I had mixed feelings about it myself. The excrement problem with big dogs is severe, but I find myself unable to believe that chicken owners could determine where the chicken poop would go. I might feel differently if Howard Lovell owned the chickens. As I wrote in a previous column, he owned the house where I now live and, when he was annexed into the city, he was grandfathered in as a legitimate chicken owner.

I am wondering about one thing. The AARP newspaper has a funny little story about two companies that sell chicken diapers: Pampered Products and Hen Holster. Believe me, these folks are serious. At Pampered Products, the cloth chicken diapers cost $12.50 each -- with a discount if you buy in bulk.

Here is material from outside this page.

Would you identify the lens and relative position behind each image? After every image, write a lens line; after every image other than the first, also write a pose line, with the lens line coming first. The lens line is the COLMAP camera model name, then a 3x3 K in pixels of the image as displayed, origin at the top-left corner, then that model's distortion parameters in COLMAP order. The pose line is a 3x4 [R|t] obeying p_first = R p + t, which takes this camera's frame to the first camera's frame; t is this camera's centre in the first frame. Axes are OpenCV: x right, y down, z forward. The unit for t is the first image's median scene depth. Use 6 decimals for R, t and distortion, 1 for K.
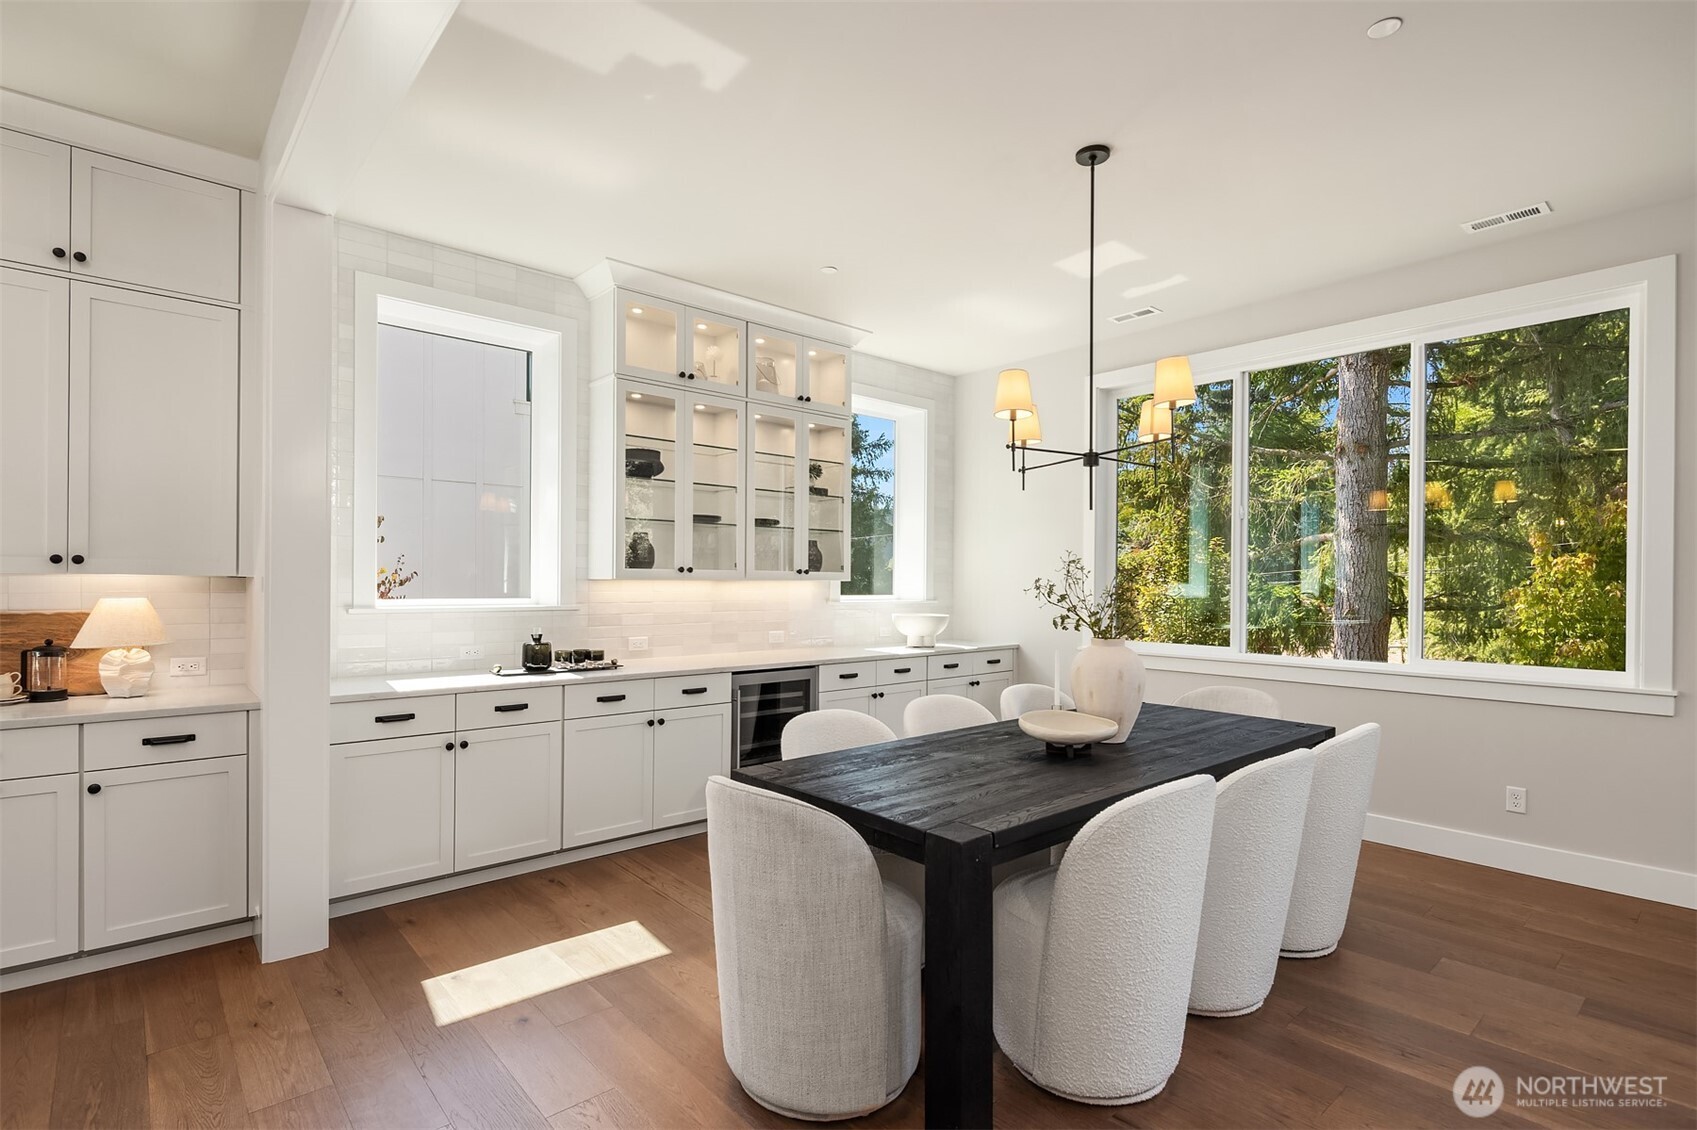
lens RADIAL K [[800.9, 0, 814.1], [0, 800.9, 590.8], [0, 0, 1]] dist [-0.012960, -0.000345]
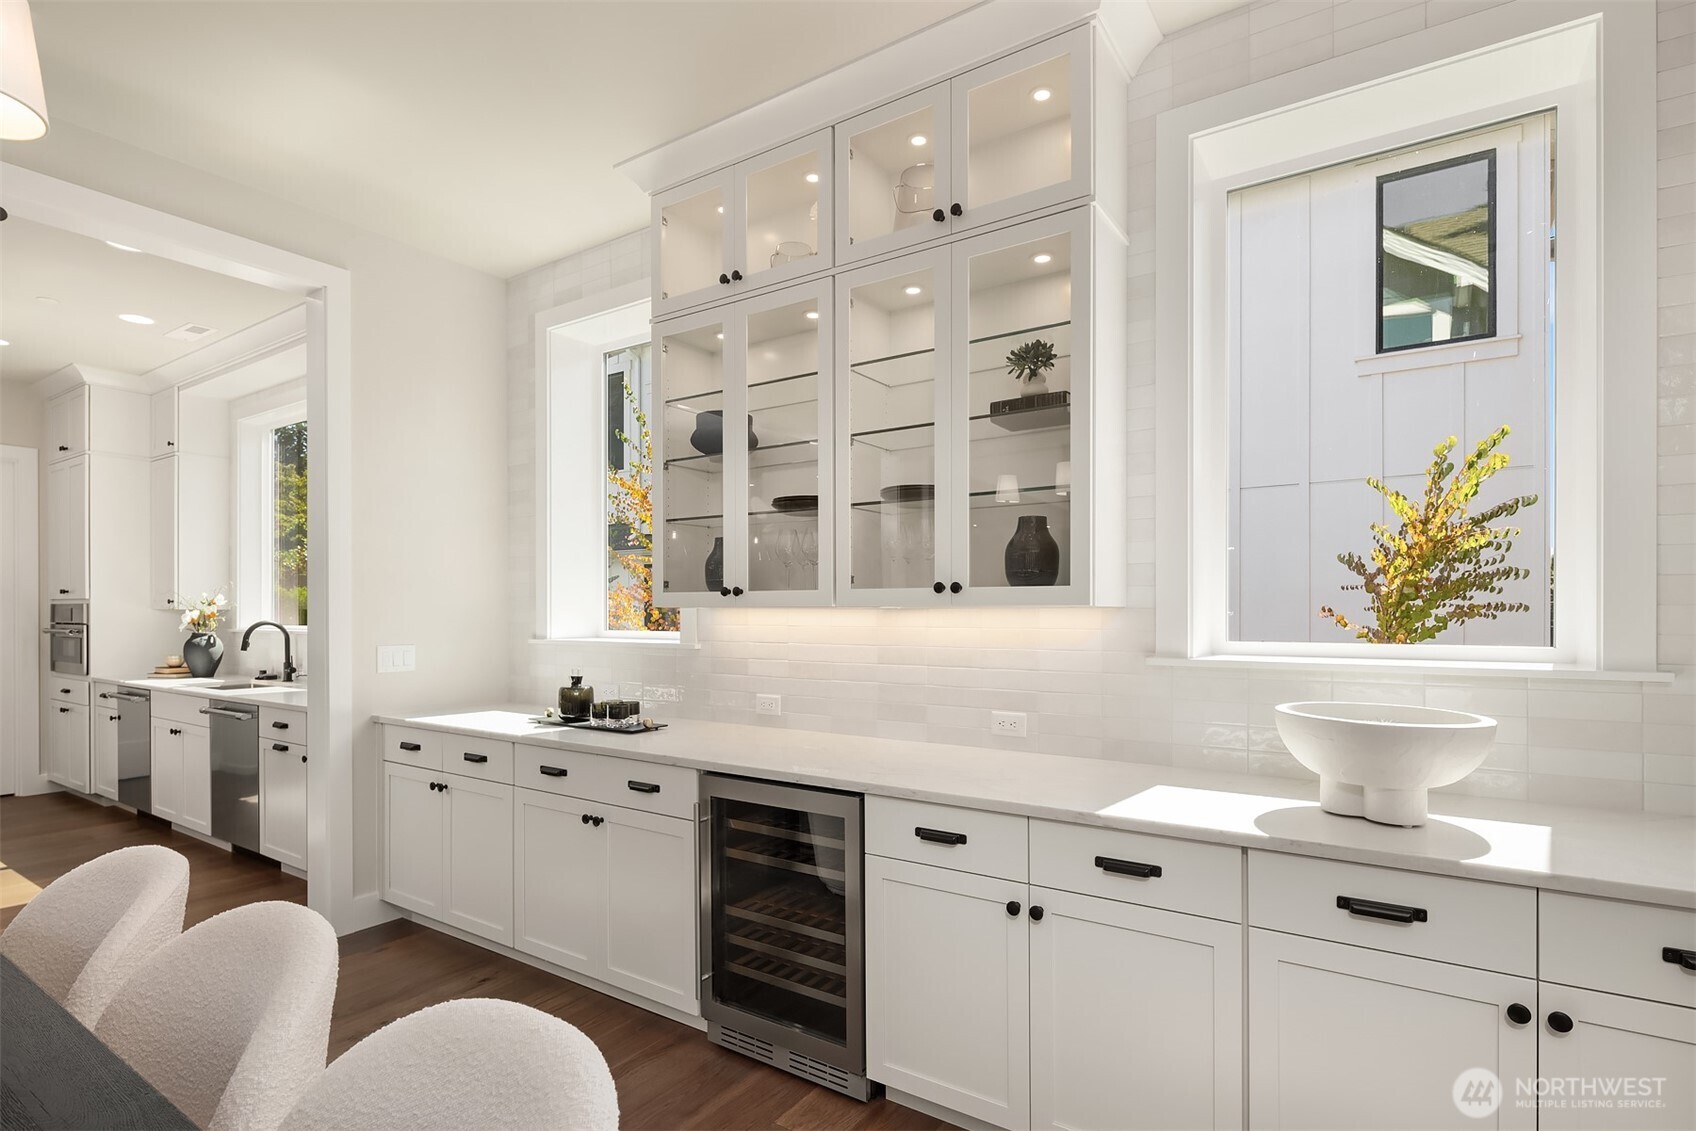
lens RADIAL K [[899.9, 0, 848.5], [0, 899.9, 599.4], [0, 0, 1]] dist [-0.001148, -0.000099]
pose [[0.238155, -0.009700, -0.971179, 0.502454], [-0.001658, 0.999945, -0.010394, -0.012503], [0.971226, 0.004086, 0.238126, 0.868507]]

If you chose to purchase from, you'll be thrilled to know, they also sell a chicken breast protector and a chicken apron.

It's people like this that keep me from feeling so all alone in this great, big, goofy world. I think goofiness is OK if one remains aware of their goofiness, but I can't help but wonder about the awareness of goofiness in people selling diapers for chickens at $12.50 apiece.

One thing I do know: If I had a chicken running around the house, she would be wearing one of their diapers.

How I long for the day when they start making drawers for cats.

It's just as well that Chattanooga didn't approve keeping chickens inside city limits. The City Council would have had to get into some real technical legal stuff in the authorizing ordinance. Like: When their chickens drawers fall off in your yard who's responsible to pick them up? If it was yours, surely the city would be required to buy you one of those super-duper grabbers and picker-uppers.

If self-sufficiency is our true goal, we can buy from a wide selection of winter green boxes and garden for 12 months a year. My brother-in-law made me a large winter box where I grew turnip greens, kale, collards and a dozen lettuces.

Difficulty in stooping ended my gardening career after 20 wonderful years. To me a garden is a meditation haven, a prayer room and a spiritual/scientific laboratory. Finally, I have figured how to keep four or five earth boxes that will involve very little stooping.

If the city someday approves chickens, I'll keep eight for fertilizer. Old Howard Lovell's chicken house is still available and in pretty good shape.